> **Assignment**:
Taking the data below, please print only the lines from the line holding "camera: 60 degrees left, 5 degrees down" to the line holding "(647, 261) = (172, 420): yellow", inclusive, with pictures omitted.

BEGIN Excerpted records

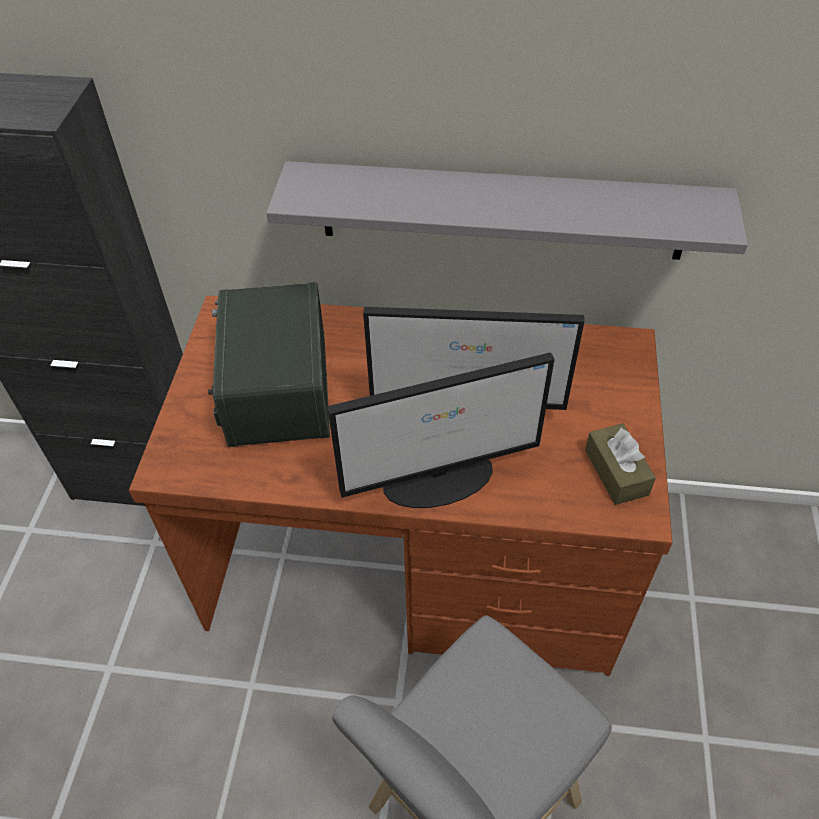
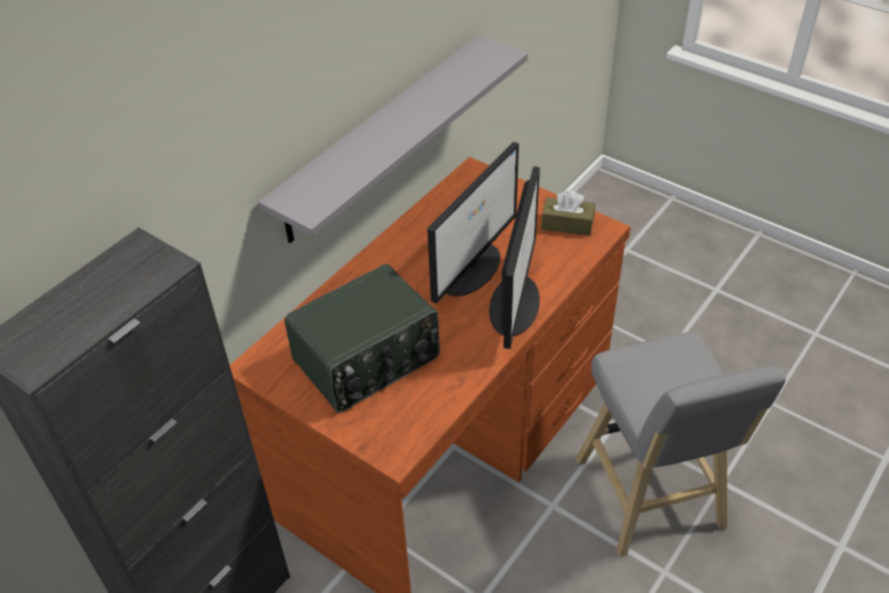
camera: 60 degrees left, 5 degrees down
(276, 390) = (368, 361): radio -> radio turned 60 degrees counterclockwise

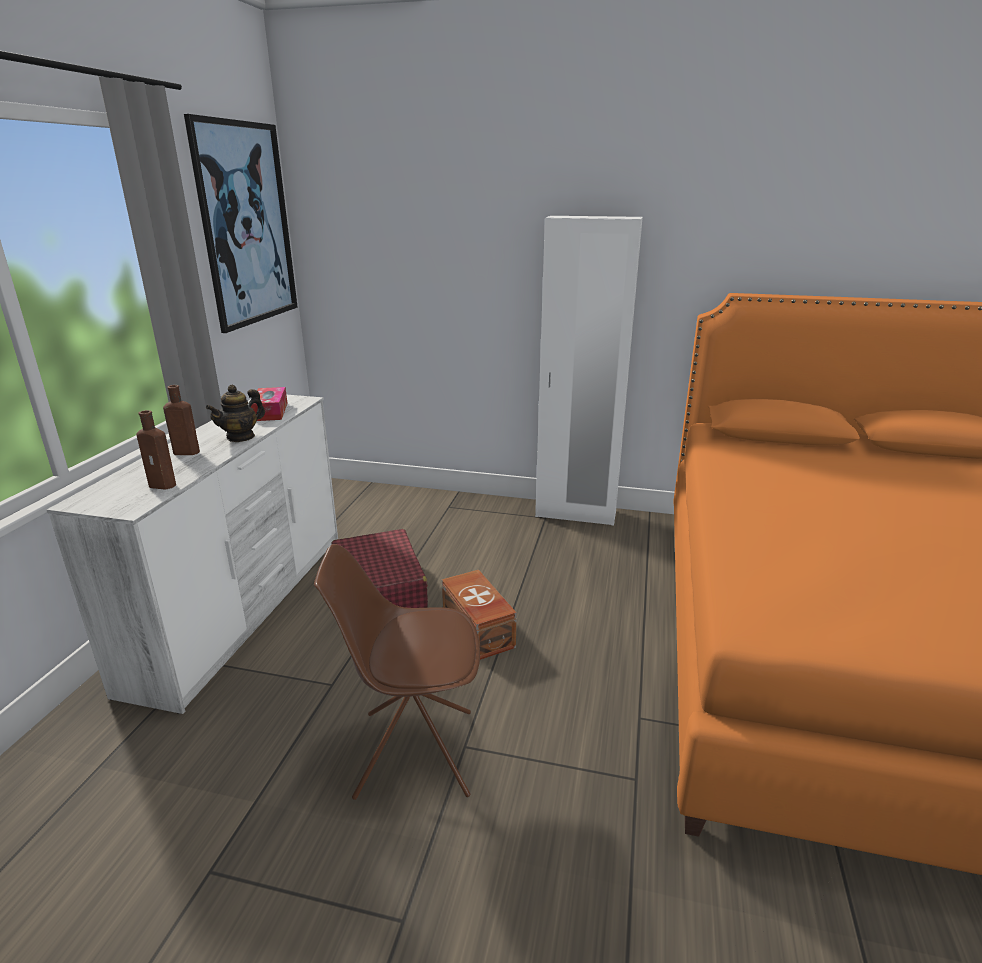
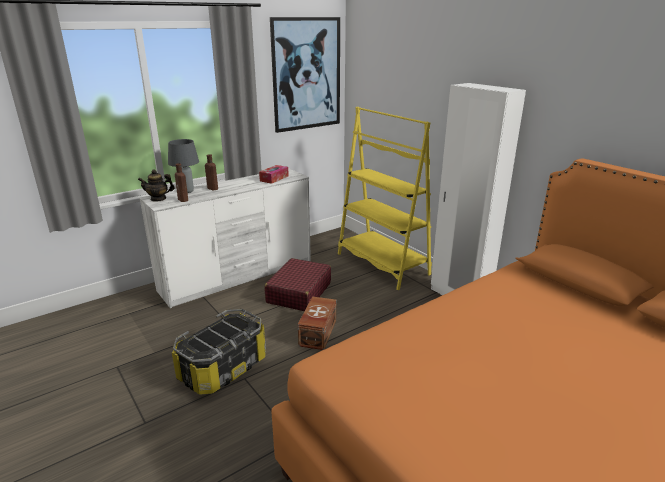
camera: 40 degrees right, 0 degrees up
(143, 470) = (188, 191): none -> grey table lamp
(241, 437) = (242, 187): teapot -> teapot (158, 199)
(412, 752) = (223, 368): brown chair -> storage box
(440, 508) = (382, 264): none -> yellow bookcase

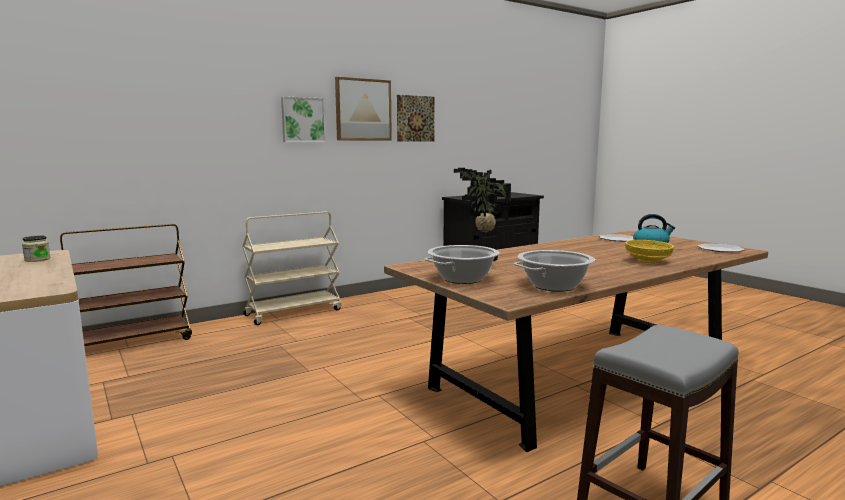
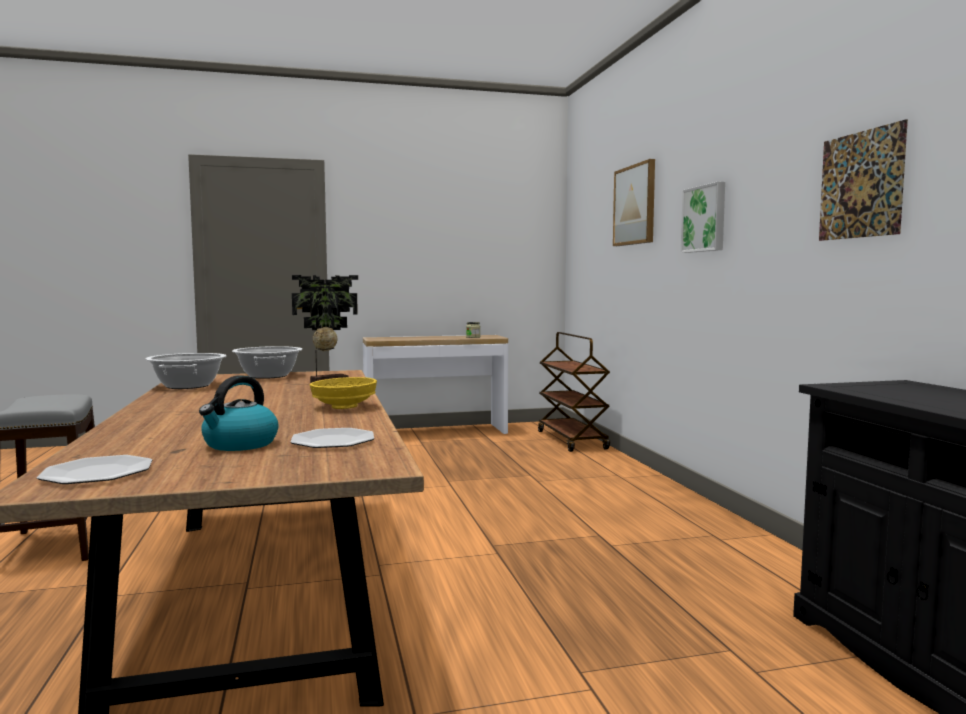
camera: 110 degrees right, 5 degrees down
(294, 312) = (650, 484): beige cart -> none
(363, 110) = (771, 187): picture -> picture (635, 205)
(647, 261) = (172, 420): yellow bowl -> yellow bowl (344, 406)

END Excerpted records
BEGIN Excerpted records

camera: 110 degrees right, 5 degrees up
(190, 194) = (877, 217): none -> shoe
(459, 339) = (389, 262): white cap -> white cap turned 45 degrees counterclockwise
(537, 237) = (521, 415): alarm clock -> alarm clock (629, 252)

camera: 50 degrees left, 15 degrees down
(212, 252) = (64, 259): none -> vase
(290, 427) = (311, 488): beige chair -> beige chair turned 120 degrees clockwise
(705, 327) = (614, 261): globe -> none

END Excerpted records
BEGIN Excerpted records

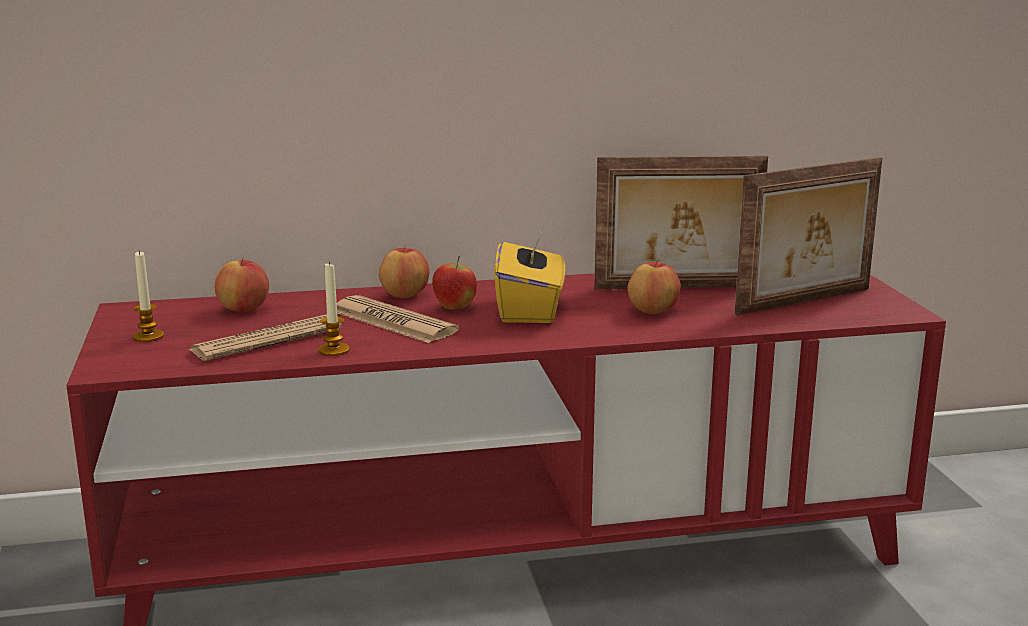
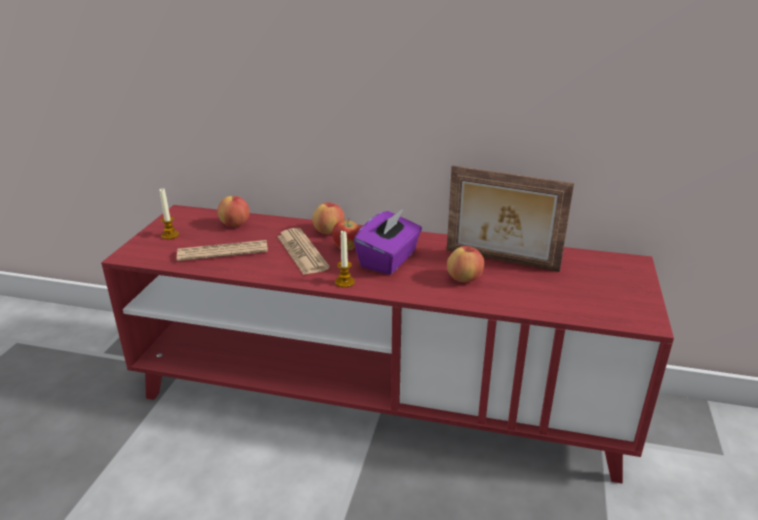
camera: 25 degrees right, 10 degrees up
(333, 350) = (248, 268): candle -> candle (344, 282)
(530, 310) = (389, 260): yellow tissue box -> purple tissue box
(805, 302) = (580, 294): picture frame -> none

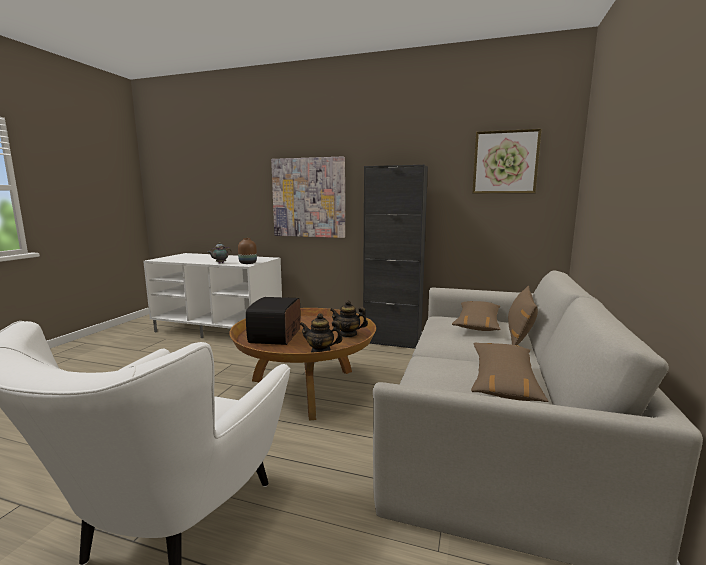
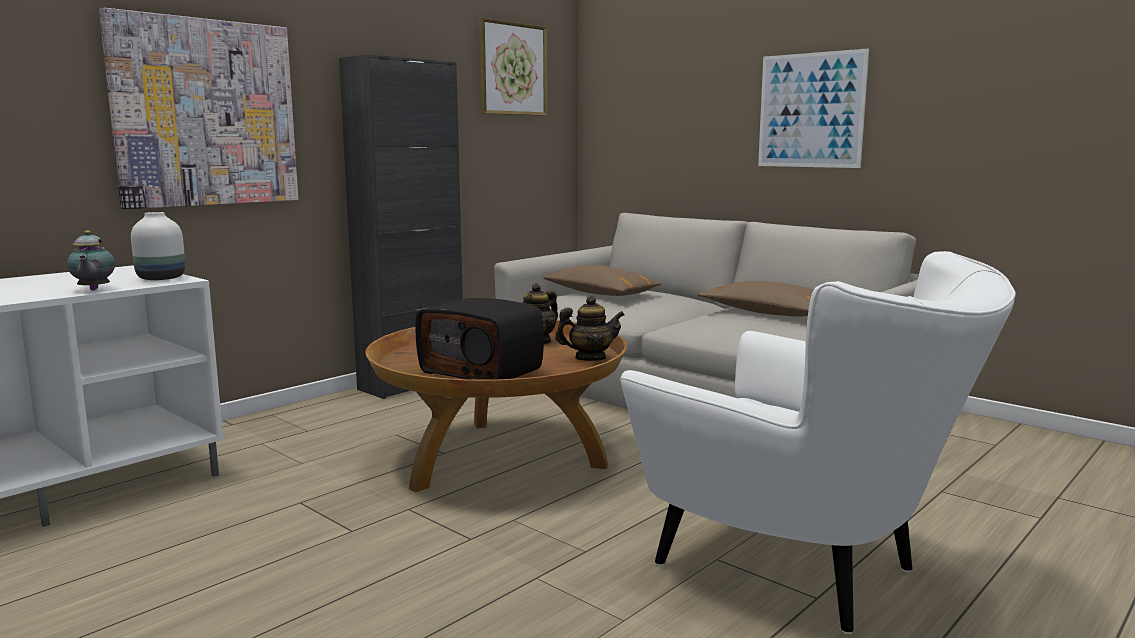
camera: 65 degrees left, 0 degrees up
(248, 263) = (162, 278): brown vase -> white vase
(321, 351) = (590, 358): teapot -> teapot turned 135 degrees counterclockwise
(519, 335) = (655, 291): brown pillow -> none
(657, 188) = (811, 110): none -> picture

END Excerpted records

> **Response to this task**:
camera: 60 degrees left, 5 degrees down
(276, 390) = (368, 361): radio -> radio turned 60 degrees counterclockwise

camera: 40 degrees right, 0 degrees up
(143, 470) = (188, 191): none -> grey table lamp
(241, 437) = (242, 187): teapot -> teapot (158, 199)
(412, 752) = (223, 368): brown chair -> storage box
(440, 508) = (382, 264): none -> yellow bookcase

camera: 110 degrees right, 5 degrees down
(294, 312) = (650, 484): beige cart -> none
(363, 110) = (771, 187): picture -> picture (635, 205)
(647, 261) = (172, 420): yellow bowl -> yellow bowl (344, 406)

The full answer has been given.